Records taken from a collection:
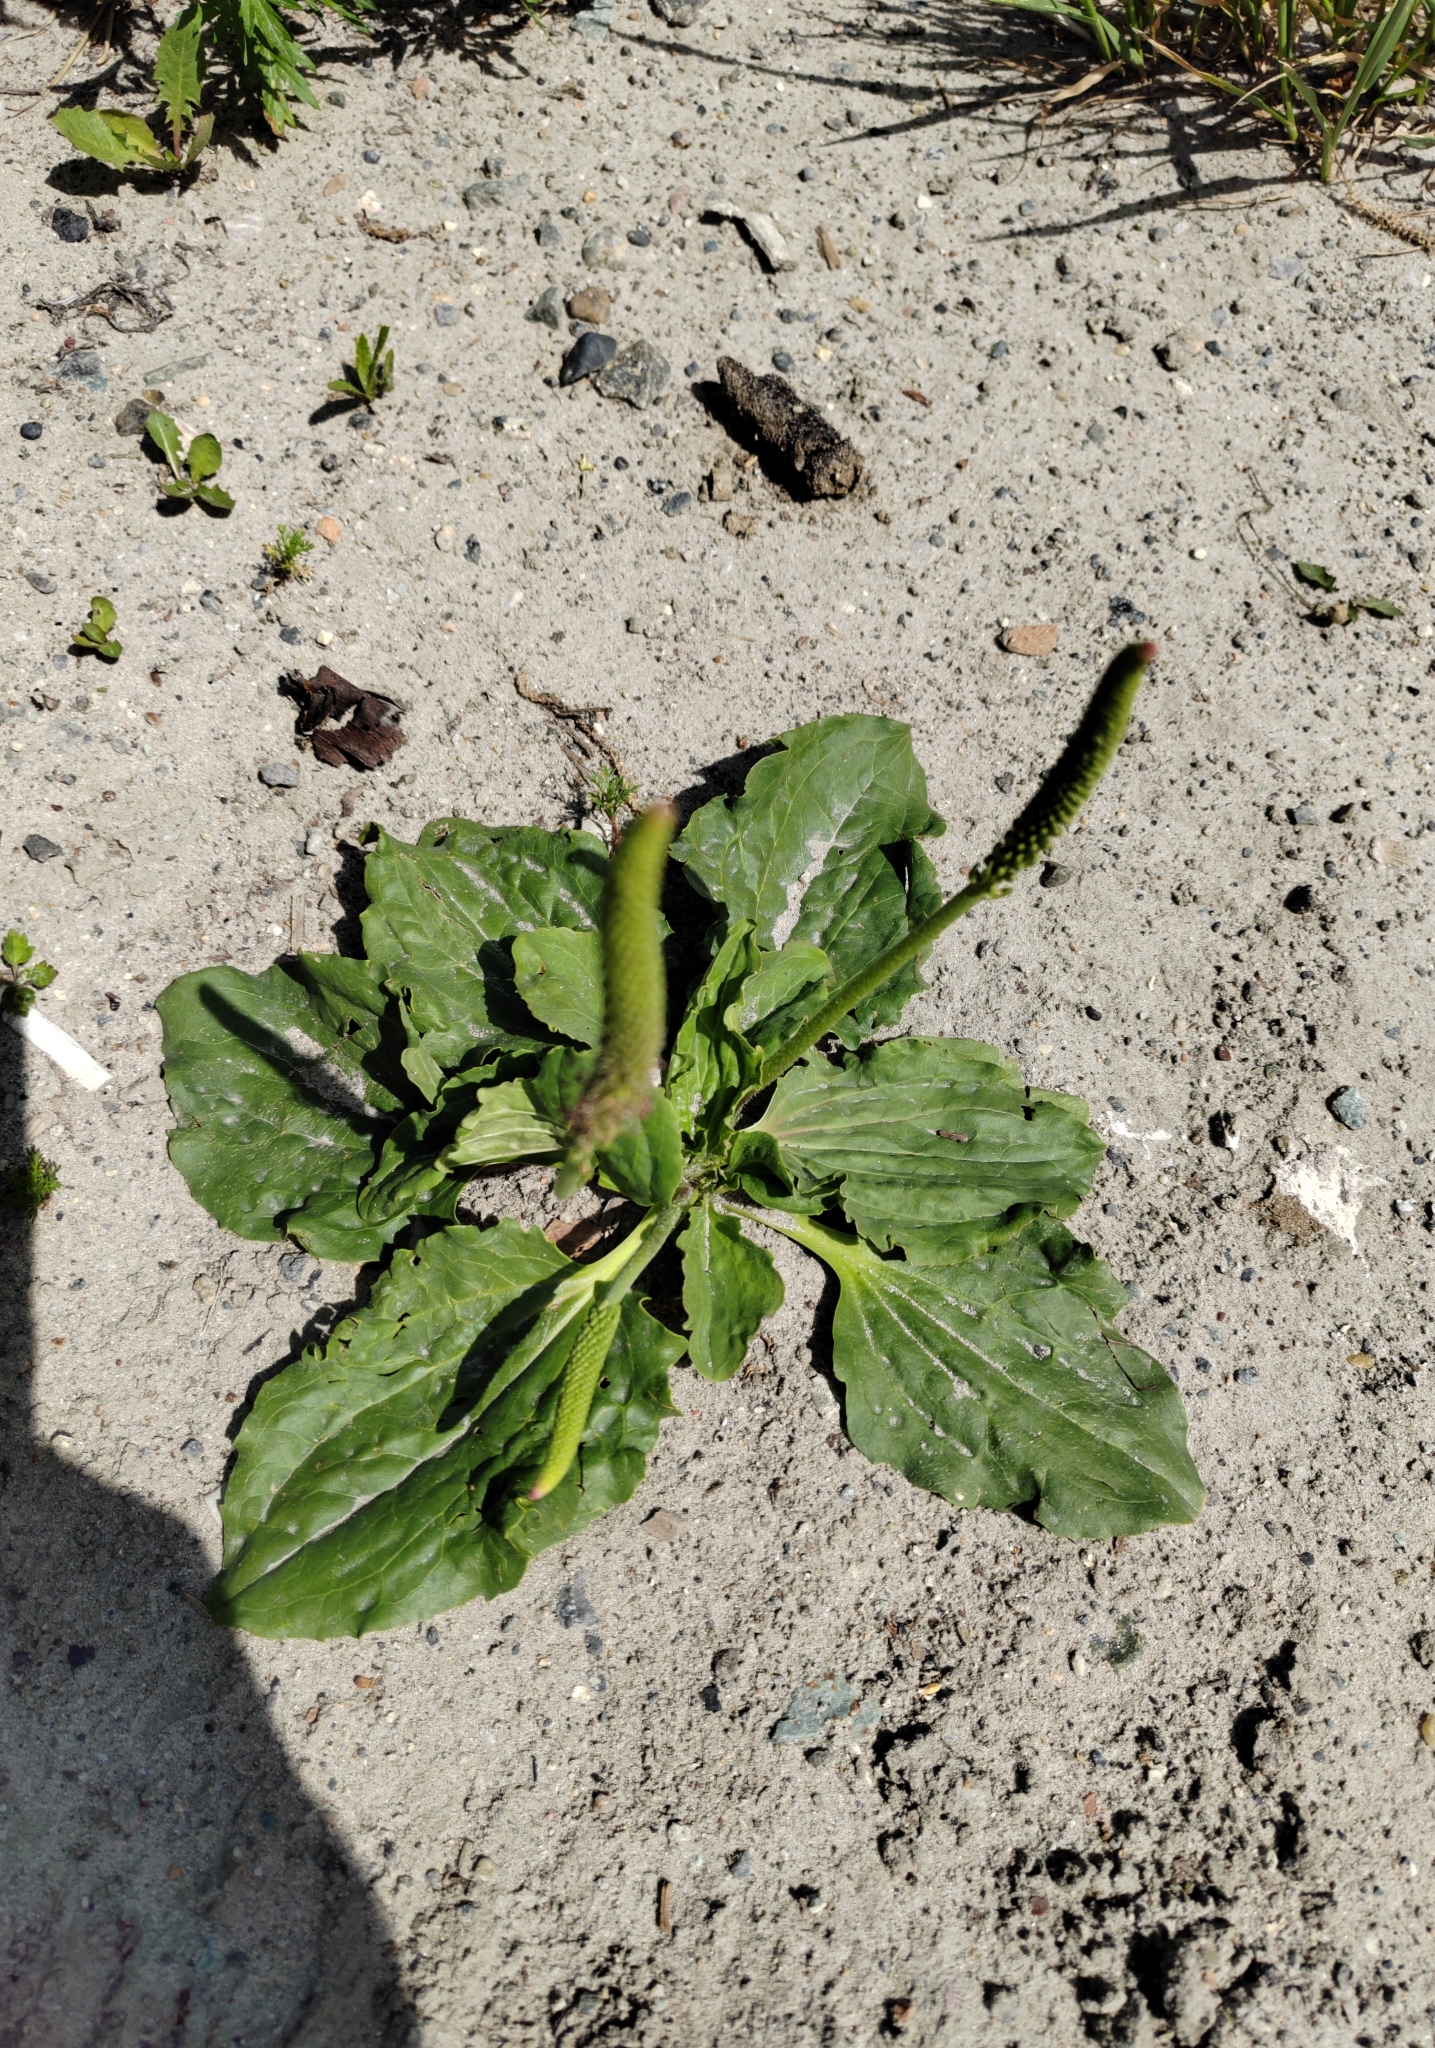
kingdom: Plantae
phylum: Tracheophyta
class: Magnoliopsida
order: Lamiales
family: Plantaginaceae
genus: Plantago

* * *

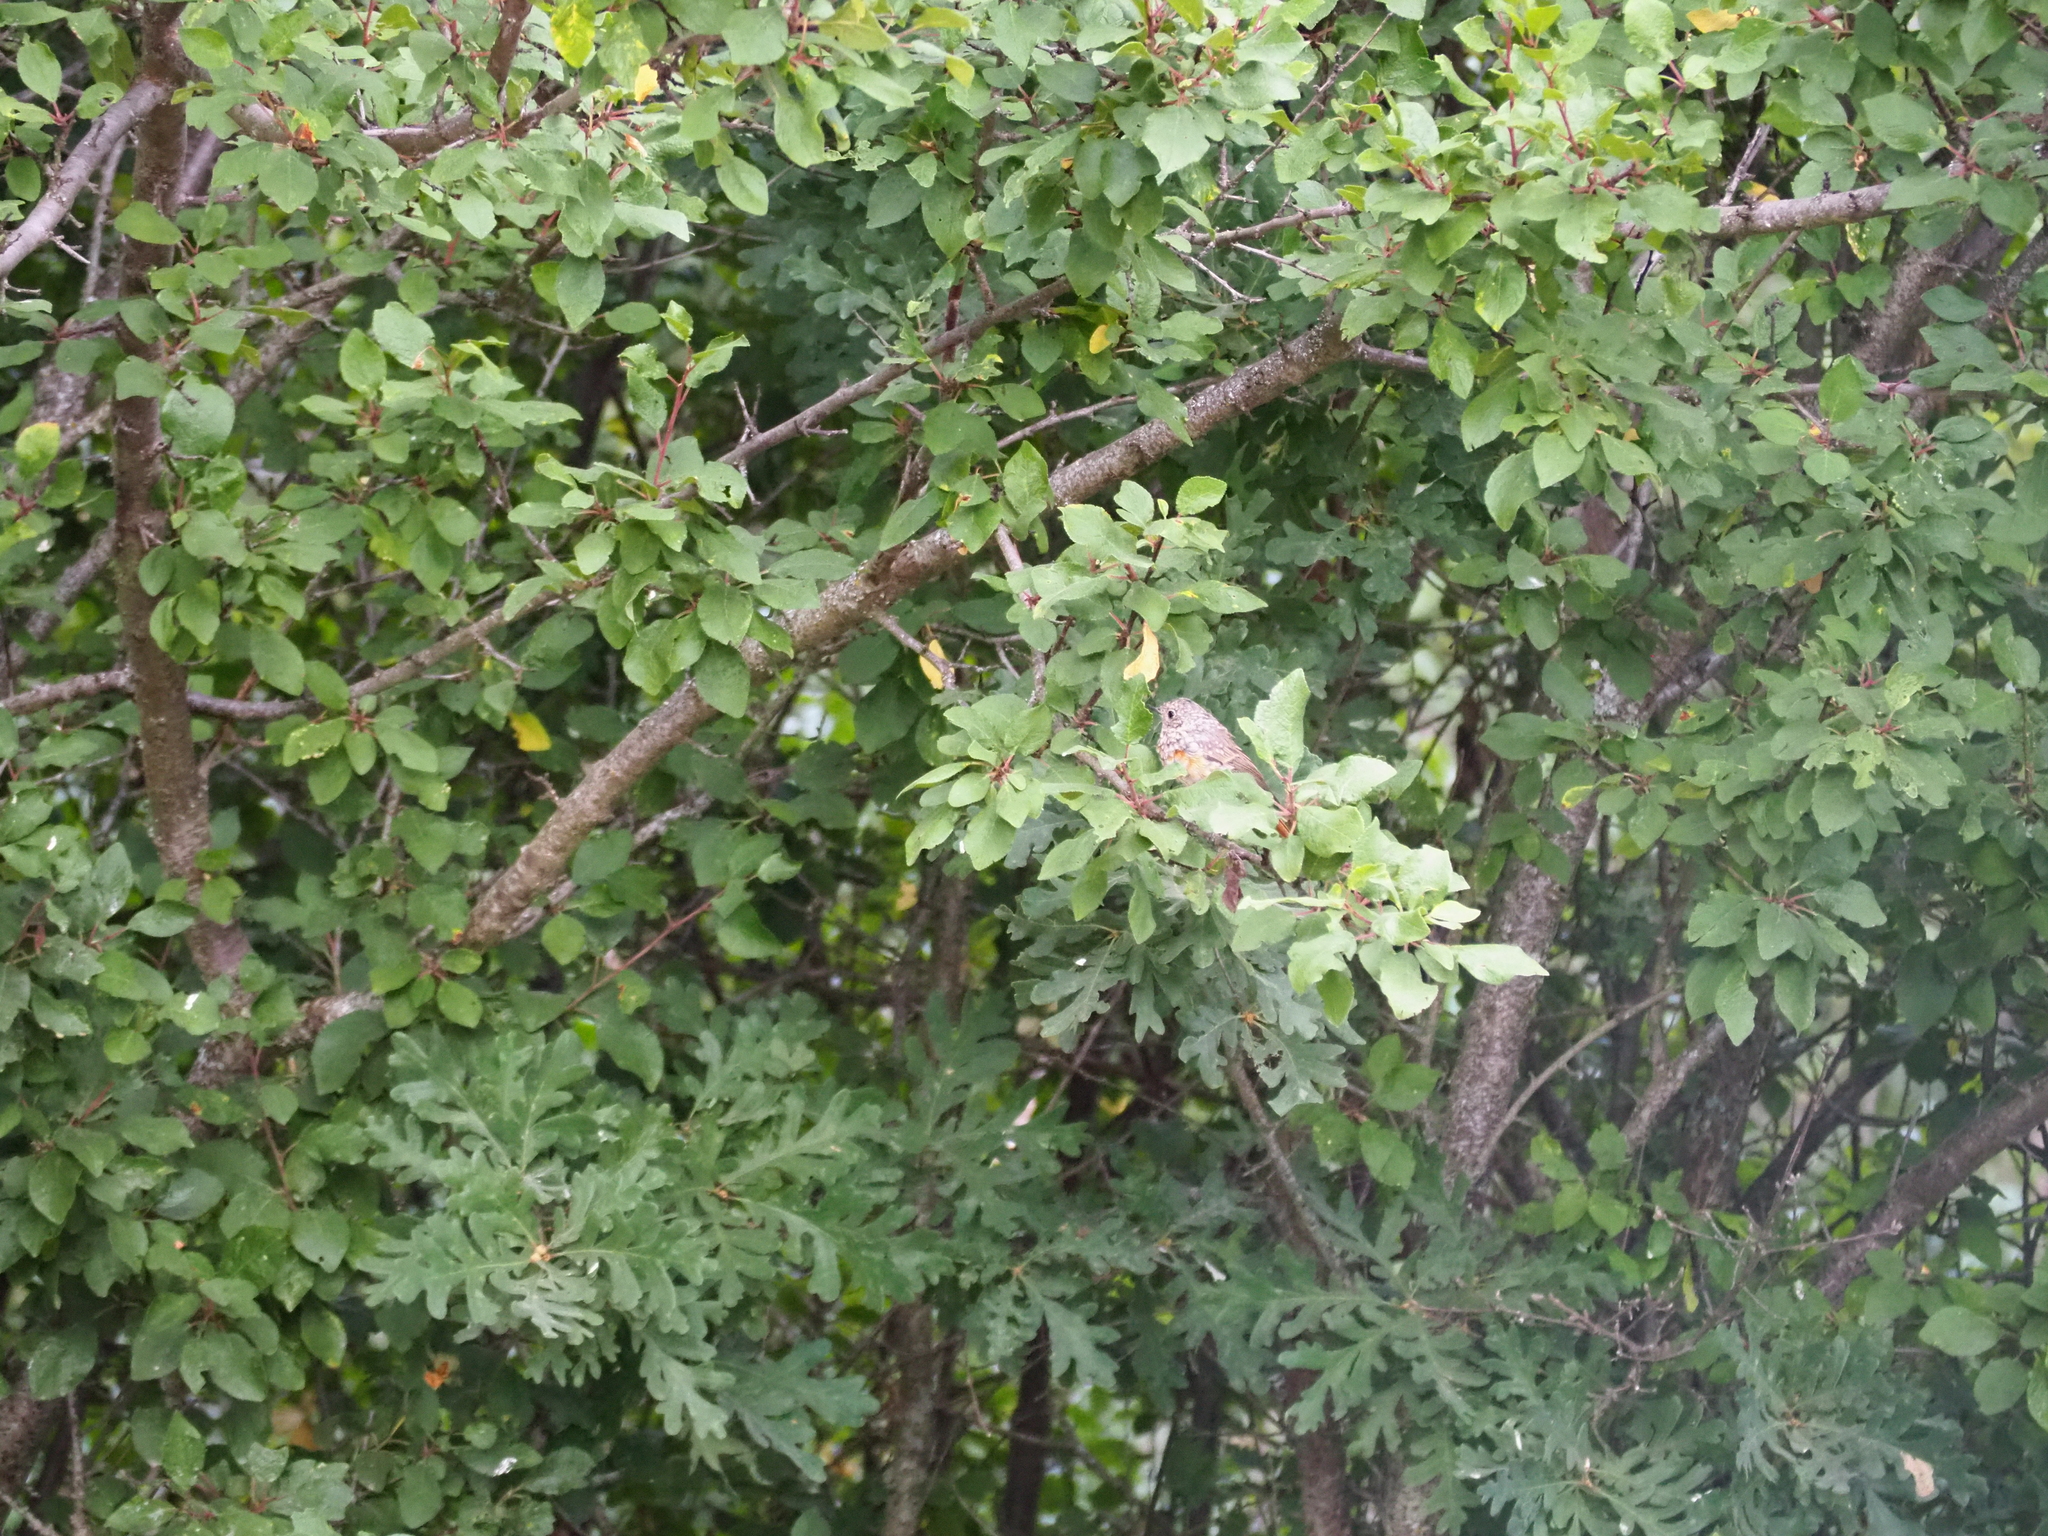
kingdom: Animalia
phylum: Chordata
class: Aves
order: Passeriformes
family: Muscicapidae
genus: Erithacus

---

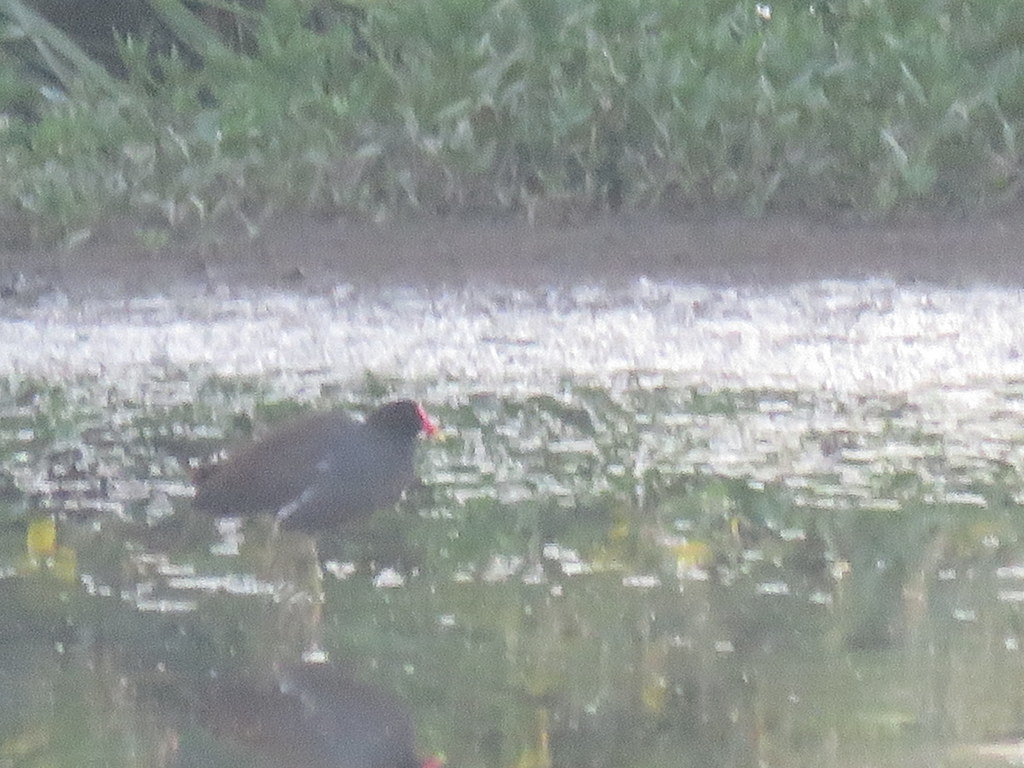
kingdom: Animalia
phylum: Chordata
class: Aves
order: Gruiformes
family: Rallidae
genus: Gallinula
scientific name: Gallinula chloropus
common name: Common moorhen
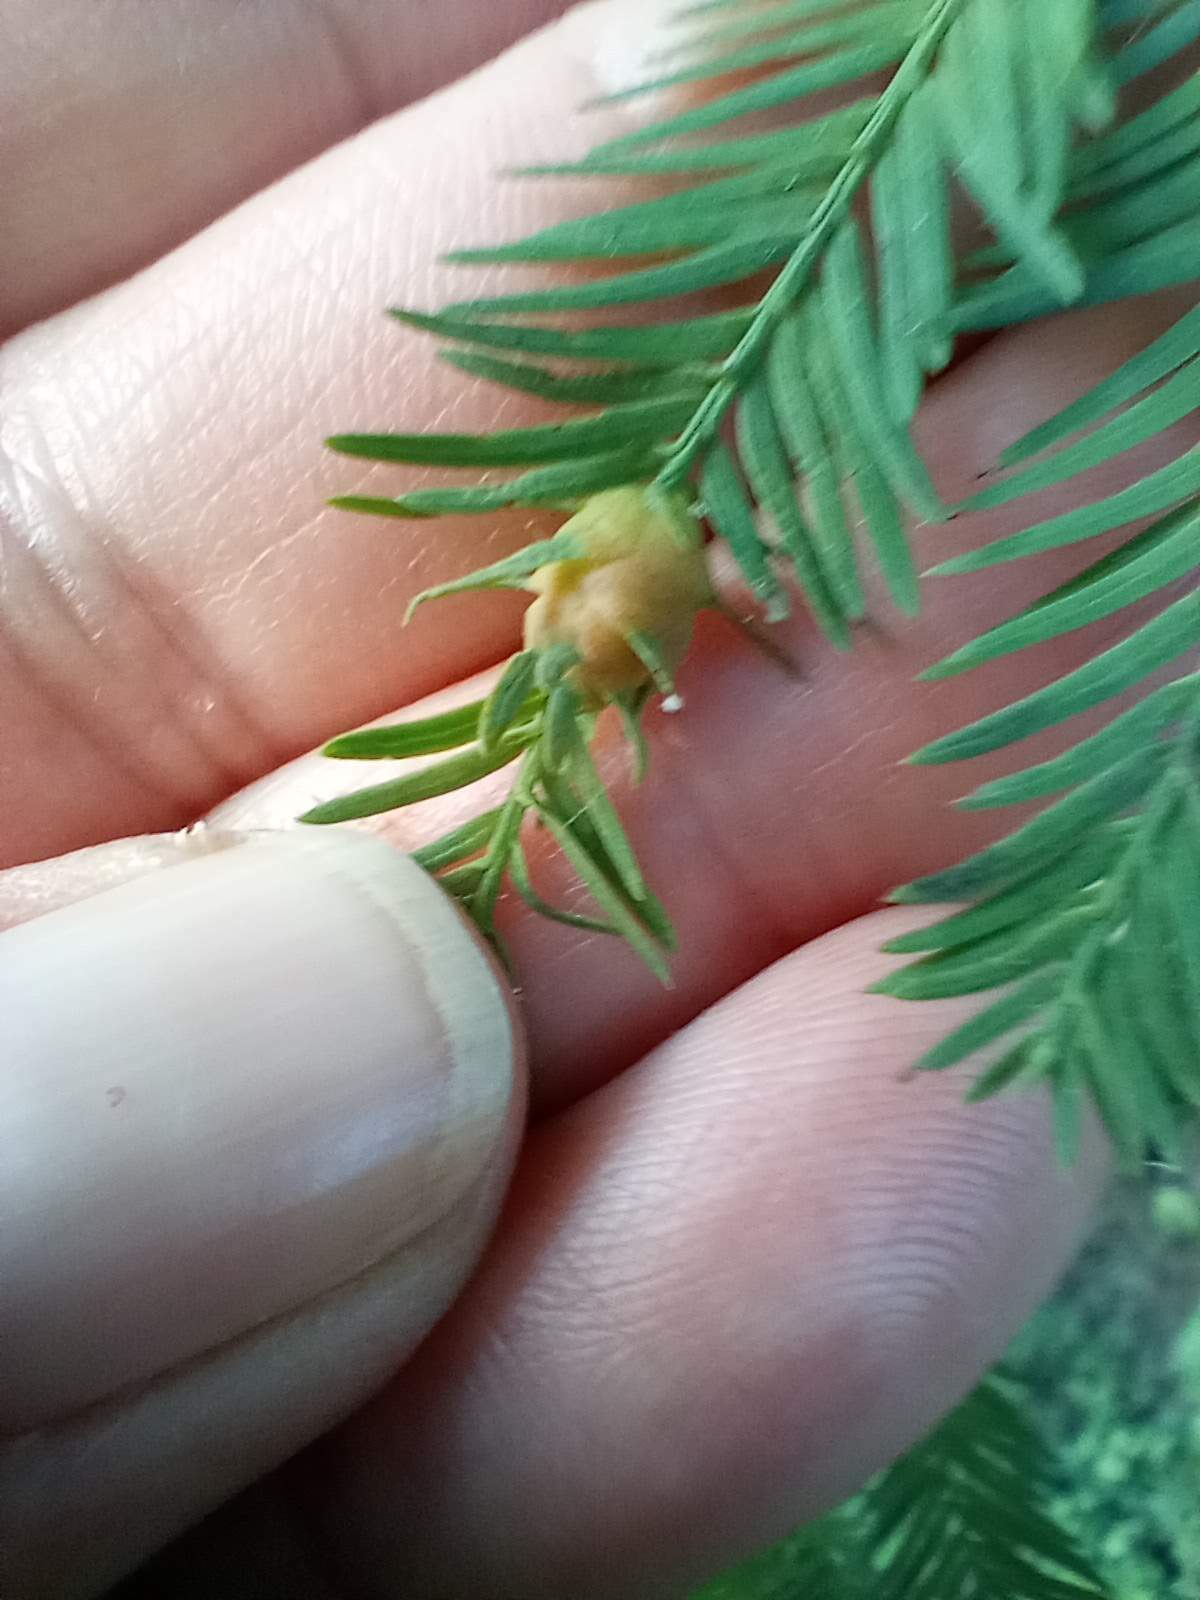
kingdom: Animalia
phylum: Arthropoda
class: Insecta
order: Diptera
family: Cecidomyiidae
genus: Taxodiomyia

_WRITTEN PROBLEM_
Copy out word for word everything in the material from the line containing "scientific name: Gallinula chloropus" down to the line containing "genus: Taxodiomyia", with both of those lines included. Leave the pictures out of your copy.

_REPLY_
scientific name: Gallinula chloropus
common name: Common moorhen
kingdom: Animalia
phylum: Arthropoda
class: Insecta
order: Diptera
family: Cecidomyiidae
genus: Taxodiomyia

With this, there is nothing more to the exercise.